**EXERCISE TASK A**
In the passage on air pollution monitoring, how many continuous monitoring stations make up Calgary's regulatory network?
**EXERCISE TASK B**
Please extend the passage on air pollution monitoring by a few sentences, picking up after its final sentence.

Despite growing awareness of the spatial heterogeneity of air pollution, air quality monitoring tends to remain sparse over space, due to monitoring cost. For example, the regulatory network of Calgary, a city of over 800 km2, consists of only three continuous monitoring stations, which collect PM records (CRAZ 2016). With respect to BC, Canada (ECCC 2018) has released yearly Black Carbon Inventories since 2015 (with data from 2013), yet data are aggregated at the Country level. Despite promising advances, satellite and image analysis technologies allow only for particle pollution estimates at relatively coarse spatial resolution (Hu et al. 2014; Zhang et al. 2018); hence, fine scale air quality measurements continue to be hampered by high monitoring costs. To date, land use regression (LUR) models remain a valuable method to estimate air pollution at high spatial resolution, even at the intra-urban level, based on the observed relationship between pollution records and land use variables at sampled sites (Henderson et al. 2007).

**STORED DATA**
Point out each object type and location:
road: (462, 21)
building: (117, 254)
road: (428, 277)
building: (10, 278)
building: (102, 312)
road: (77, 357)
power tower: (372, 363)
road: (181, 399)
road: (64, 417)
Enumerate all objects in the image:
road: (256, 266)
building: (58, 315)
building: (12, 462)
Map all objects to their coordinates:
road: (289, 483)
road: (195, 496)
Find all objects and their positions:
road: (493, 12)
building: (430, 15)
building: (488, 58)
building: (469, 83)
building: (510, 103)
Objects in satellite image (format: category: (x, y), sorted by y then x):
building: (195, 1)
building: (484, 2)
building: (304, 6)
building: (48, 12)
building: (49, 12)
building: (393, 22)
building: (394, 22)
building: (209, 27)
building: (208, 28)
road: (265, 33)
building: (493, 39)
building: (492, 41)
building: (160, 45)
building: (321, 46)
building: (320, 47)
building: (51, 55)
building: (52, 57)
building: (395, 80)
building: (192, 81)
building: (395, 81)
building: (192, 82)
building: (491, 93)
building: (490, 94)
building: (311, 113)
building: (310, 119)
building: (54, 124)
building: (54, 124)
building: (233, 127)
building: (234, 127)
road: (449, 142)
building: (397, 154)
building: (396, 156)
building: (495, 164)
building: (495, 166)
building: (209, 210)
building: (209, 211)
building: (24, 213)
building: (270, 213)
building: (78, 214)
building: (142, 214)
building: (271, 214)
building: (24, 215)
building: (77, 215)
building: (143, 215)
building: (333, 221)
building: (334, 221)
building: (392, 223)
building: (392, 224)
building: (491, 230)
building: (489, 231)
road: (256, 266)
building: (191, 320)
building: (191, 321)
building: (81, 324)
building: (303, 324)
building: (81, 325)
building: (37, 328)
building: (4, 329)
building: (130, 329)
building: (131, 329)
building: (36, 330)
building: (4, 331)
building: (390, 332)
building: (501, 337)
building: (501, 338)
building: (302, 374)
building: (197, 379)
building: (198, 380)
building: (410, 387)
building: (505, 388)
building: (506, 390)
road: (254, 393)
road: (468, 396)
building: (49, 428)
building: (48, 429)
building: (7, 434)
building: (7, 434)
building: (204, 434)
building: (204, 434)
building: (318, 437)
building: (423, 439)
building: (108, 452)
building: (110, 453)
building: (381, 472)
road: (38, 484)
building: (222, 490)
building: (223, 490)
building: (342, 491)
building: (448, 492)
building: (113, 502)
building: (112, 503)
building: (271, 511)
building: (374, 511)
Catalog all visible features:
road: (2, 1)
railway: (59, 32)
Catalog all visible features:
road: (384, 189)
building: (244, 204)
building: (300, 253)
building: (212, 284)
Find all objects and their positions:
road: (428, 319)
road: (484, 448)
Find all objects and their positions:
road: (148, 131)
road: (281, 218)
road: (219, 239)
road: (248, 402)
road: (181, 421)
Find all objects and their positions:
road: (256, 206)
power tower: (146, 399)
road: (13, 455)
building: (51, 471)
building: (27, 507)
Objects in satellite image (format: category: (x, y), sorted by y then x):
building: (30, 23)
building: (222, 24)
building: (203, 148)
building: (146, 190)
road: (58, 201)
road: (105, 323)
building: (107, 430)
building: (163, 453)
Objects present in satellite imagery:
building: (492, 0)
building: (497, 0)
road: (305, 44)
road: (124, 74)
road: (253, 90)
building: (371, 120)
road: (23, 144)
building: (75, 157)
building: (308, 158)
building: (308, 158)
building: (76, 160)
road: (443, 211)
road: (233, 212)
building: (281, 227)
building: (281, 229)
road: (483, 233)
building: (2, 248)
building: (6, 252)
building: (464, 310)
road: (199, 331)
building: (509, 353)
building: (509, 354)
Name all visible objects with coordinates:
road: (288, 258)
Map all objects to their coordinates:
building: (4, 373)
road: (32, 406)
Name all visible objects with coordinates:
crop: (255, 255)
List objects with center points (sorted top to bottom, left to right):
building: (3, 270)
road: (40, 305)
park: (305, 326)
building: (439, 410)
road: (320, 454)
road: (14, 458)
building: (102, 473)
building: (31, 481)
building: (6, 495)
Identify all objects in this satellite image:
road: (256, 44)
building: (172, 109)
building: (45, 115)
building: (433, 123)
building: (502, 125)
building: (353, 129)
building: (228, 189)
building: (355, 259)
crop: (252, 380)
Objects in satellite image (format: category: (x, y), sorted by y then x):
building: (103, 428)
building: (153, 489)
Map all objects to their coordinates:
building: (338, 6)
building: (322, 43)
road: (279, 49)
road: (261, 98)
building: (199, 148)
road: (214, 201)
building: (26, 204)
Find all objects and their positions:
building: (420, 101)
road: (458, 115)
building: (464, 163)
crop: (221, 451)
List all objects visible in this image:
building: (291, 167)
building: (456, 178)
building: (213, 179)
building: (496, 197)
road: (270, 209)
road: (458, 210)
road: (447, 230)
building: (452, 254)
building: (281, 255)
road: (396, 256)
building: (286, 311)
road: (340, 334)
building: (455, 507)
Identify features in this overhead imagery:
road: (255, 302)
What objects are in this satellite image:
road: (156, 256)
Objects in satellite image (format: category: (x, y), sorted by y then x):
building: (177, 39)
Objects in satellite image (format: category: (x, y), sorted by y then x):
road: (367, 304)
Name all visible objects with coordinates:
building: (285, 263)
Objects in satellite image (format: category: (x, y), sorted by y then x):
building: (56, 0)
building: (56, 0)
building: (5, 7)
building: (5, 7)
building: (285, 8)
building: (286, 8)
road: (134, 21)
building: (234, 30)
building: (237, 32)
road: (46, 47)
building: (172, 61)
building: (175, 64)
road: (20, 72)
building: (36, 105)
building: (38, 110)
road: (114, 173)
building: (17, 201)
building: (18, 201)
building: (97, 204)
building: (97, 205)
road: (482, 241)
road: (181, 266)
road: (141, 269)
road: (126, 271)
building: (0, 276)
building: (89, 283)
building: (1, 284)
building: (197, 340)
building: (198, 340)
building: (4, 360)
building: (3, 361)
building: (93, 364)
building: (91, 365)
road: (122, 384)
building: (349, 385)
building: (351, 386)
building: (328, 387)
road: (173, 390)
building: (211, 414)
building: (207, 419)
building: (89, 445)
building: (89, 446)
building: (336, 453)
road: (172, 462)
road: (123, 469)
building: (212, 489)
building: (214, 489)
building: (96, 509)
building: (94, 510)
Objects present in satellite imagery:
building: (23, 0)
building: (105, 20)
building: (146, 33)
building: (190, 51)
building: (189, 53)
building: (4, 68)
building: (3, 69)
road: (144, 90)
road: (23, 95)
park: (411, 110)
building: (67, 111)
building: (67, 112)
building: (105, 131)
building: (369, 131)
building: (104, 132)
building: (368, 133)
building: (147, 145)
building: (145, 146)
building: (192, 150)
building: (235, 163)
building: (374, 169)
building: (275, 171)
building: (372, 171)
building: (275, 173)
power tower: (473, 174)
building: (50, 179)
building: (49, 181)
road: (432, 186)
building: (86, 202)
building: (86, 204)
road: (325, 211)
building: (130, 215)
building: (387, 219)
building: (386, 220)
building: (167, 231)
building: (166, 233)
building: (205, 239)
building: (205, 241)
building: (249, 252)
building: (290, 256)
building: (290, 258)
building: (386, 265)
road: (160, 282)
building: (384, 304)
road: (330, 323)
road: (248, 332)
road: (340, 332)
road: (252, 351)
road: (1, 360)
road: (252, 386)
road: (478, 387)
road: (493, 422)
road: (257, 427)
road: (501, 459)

**TASK ANSWER A**
Three continuous monitoring stations, which collect PM records.

**TASK ANSWER B**
This study presents a spatial analysis of particulate pollution in the city of Calgary, Alberta, Canada. It focusses on the analysis of two particulate matter size fractions, PM2.5 and PM10, as well as δC (i.e., OC-EC), a black carbon index that is used as indicator of the proportion of pollution associated with fossil fuel versus biomass combustion. The analysis uses data drawn from a monitoring campaign conducted with Health Canada in summer 2015 and winter 2016 (Couloigner et al. 2017). Both PM size fractions as well as δC exhibit significant spatial variation over the area; therefore, a spatial version of standard linear LUR models, i.e., spatial autoregressive (SAR) models are estimated for each pollutant in each season. LUR model coefficients are then used to compute air pollution estimates at fine spatial resolution over the whole city. Finally, we consider a similar study of PM conducted over the same area in 2010–2011 (Bertazzon et al. 2016): based on analyses conducted over the 5-year interval, we offer some preliminary thoughts on the temporal spatial pollution pattern of PM over the area.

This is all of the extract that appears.